The above statistics, coupled with the fact that the travel industry is currently inundated with new mobile ventures suggest that the only way is up. Furthermore 25% of British consumers abandoned their mobile travel purchase in process, amid concerns of security. With security set to improve on mobile devices, this serves as further evidence that mobile will soon become the predominant channel through which to book travel.


The next few years will see travellers requiring an increasingly personalised service, with companies able to suggest them customised products on the basis of their profiles and past behaviour,” says Rossini. With many travellers already seeking a more customised and “local” experience, truly personalised trips are already beginning to take off.

Airbnb serves as a standout example for this particular growing trend. CMO Jonathan Mildenhall outlined Airbnb’s approach to the industry last year by highlighting personalisation as the aspect which sets it apart from other travel companies. Mildenhall highlights the new guidebook feature, which is a communal piece of content that hosts contribute to, submitting various recommendations within their local neighbourhood. Furthermore, a ‘match’ feature has been introduced in order to find more like-minded hosts and add authenticity to a trip. As can be seen through their recent updates, Airbnb are pushing for more personalisation in order to provide each individual with an experience that is relevant to them.

Artificial intelligence

Customer service – Customer service is pivotal in dictating the reputation of any given hotel. As a result, AI’s ability to predict a customer’s needs is one key reason why hotels are exploring such an avenue.

The most well documented example of last year was that of Hilton, who teamed up with IBM’s Watson to create Connie – a robot providing help and information to hotel guests throughout their stay.

This works by extracting information from ‘Wayblazer’ – a travel advice tool that uses a combination of Watson and human speech. In essence, the more people talk to Connie, the more information it will be capable of interpreting and analysing.

Direct messaging – Alongside virtual reality and live video, chatbot technology was another big trend of 2016 that looks set to grow yet further this year. Although technology is still in its infancy, making its implementation in the complex travel industry a challenge, many travel brands have made their first inroads in the past year.

The best example is Expedia, who last year launched Facebook and Skype chatbots as well as a new ‘Expedia skill’ for Alexa.

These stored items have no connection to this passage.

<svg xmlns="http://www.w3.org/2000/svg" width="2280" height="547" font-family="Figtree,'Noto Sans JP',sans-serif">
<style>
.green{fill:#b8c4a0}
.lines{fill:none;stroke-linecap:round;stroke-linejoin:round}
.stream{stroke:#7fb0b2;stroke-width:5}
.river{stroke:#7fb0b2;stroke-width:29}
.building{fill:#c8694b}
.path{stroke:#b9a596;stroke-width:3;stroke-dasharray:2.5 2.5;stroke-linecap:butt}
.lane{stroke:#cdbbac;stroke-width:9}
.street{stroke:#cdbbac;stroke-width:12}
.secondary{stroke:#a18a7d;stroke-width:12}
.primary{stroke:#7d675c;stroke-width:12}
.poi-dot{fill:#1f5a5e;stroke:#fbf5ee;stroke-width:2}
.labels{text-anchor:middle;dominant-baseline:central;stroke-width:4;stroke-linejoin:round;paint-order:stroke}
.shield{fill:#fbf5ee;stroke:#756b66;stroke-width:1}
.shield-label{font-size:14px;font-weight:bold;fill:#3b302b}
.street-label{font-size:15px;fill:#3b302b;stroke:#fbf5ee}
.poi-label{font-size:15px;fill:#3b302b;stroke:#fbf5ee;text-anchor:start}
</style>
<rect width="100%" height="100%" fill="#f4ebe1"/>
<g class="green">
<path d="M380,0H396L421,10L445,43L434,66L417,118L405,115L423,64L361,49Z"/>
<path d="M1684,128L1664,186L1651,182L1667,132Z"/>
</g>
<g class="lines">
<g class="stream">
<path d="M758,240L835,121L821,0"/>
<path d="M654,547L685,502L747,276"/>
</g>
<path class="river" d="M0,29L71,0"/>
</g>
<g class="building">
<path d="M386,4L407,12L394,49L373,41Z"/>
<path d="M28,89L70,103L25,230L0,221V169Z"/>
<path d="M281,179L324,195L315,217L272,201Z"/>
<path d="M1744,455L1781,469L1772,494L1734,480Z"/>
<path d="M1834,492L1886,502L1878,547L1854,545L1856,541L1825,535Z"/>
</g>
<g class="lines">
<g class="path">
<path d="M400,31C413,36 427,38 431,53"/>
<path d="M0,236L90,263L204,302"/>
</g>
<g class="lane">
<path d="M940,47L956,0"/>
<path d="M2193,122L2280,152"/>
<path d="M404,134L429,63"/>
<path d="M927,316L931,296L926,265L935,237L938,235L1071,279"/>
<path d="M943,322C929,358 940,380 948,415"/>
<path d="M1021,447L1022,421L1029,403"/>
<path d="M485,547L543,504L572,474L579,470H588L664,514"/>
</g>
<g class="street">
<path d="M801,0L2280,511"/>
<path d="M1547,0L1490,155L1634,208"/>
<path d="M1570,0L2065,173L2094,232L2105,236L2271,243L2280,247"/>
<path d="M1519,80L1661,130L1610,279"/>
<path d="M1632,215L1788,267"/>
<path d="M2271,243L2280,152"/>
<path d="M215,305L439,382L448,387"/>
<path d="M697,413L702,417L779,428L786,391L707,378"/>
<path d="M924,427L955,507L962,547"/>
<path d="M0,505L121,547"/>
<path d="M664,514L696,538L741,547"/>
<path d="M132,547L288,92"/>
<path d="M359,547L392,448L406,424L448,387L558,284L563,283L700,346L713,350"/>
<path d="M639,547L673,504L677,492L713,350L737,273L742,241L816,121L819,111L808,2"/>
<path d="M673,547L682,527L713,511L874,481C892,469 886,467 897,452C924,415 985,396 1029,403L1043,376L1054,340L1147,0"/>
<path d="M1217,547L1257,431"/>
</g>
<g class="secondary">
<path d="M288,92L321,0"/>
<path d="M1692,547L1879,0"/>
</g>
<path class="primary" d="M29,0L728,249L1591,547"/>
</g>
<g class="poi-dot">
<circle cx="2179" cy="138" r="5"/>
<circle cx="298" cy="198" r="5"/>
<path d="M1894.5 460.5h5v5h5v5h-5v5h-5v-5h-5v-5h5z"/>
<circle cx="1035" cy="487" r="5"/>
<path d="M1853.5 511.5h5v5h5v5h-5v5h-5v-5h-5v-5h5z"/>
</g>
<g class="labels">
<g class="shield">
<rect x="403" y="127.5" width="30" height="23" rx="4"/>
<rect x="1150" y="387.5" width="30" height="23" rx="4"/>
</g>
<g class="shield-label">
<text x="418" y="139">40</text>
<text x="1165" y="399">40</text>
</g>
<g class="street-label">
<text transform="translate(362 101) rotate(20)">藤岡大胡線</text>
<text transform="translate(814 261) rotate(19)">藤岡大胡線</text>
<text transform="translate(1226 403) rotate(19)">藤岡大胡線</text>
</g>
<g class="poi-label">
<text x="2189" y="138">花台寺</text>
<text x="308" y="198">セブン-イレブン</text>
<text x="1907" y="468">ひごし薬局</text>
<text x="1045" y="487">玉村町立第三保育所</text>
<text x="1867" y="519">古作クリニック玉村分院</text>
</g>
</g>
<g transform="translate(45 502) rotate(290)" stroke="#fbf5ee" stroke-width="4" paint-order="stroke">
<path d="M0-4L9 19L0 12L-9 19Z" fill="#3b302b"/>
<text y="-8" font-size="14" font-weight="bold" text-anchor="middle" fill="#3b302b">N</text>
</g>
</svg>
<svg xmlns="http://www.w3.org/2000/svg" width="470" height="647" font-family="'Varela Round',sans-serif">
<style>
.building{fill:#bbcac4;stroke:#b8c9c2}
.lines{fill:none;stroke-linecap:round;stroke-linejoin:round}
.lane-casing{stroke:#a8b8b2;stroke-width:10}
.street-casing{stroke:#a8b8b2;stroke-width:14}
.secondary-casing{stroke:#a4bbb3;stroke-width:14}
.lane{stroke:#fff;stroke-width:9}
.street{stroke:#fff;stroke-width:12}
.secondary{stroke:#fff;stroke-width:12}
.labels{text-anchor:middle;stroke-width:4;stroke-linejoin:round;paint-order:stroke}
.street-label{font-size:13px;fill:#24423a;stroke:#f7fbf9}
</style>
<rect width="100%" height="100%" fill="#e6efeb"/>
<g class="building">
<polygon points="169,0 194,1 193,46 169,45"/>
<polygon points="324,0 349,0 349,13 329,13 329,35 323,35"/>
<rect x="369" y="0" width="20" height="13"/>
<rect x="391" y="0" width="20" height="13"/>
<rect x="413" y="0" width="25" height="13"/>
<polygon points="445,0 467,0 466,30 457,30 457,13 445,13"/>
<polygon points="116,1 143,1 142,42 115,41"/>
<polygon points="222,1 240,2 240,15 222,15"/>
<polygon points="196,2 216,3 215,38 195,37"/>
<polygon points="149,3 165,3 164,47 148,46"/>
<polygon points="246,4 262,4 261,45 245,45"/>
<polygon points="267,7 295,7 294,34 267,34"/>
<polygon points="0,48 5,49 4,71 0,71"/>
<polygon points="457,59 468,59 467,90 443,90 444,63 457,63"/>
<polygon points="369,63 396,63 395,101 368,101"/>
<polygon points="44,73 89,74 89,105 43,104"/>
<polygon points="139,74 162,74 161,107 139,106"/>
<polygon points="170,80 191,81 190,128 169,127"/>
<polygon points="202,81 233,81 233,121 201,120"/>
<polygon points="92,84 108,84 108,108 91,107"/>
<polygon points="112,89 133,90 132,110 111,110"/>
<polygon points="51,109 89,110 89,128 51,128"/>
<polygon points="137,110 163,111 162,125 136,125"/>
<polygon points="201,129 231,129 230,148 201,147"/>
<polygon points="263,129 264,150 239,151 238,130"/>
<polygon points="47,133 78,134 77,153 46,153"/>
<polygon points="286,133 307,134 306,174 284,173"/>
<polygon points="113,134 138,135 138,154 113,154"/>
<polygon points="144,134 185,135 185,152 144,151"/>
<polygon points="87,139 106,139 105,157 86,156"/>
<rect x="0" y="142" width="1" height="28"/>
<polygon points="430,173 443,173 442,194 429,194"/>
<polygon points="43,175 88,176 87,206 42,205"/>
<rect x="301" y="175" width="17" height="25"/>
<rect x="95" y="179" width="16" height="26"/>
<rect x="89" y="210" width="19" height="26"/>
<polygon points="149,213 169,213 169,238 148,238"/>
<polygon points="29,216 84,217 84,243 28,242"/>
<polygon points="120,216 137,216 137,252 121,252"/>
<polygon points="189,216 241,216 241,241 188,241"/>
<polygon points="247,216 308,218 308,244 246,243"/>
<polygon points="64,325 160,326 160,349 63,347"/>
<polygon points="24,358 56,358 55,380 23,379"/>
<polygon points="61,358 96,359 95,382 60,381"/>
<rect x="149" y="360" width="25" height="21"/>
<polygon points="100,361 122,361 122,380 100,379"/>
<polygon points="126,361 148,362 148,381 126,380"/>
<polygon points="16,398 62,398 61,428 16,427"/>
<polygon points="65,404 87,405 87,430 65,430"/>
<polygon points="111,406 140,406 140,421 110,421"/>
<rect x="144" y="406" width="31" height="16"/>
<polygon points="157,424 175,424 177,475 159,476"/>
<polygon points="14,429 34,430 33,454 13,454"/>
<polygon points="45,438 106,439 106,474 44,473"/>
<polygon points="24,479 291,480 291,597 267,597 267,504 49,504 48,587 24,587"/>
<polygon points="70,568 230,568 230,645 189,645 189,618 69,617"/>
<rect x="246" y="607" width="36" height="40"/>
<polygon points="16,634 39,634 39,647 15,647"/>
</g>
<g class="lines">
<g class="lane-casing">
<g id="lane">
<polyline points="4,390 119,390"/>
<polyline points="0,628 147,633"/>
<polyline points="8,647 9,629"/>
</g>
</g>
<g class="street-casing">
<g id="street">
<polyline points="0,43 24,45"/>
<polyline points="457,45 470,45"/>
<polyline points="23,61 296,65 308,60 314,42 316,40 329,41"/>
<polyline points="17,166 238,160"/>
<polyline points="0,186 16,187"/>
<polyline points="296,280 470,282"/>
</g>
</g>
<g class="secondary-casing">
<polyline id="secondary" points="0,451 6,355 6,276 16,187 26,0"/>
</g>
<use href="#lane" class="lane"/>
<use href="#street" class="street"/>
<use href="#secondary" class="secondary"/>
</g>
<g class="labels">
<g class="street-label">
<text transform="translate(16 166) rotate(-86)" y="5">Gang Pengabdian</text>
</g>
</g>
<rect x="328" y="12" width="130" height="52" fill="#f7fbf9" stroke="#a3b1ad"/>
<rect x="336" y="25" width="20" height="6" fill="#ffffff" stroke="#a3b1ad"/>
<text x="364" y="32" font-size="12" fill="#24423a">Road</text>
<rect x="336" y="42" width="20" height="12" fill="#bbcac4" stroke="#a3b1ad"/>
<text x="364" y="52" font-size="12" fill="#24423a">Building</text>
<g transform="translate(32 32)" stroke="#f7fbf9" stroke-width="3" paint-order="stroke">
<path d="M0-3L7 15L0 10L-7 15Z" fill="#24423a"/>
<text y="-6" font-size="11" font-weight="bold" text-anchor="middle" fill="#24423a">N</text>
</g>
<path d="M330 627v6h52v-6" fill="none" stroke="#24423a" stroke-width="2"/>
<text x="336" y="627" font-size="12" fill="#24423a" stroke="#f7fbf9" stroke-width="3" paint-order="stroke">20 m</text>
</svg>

With this particular technology set to come on leaps and bounds in the coming months, Expedia have gained an important head start against their competitors.

Voice Technology – Voice technology is certainly not a new phenomenon but its prominence has been on a steep rise in the past year. The travel industry is just starting to catch on and several new ventures have occurred, including those from Skyscanner and Lola.Tech.

Skyscanner aimed to make the process of booking your holiday quicker and easier than ever before. They have developed an integration feature that allows users of Alexa to search Skyscanner for flight travel options, through Amazon Echo – all without raising a finger.

Towards the end of last year, Lola.Tech began testing their latest innovation in Marriott Hotels in London. They released ‘Dazzle’ as a voice-activated personal assistant compatible with Amazon Echo. This uses both artificial intelligence and hotel staff to deliver services and information to guests. It couldn’t be more simple!

It now appears a matter of time before devices and bots such as connie, become the norm for brands in the travel industry.


As can be seen in this article, disruption and innovation is currently rife within the travel industry. This looks set to continue in the coming months as the landscape of the sector continues to transform. The various aspects mentioned above were tentatively explored in the past year, but expect these to become far more popular with key players in the travel industry during 2017.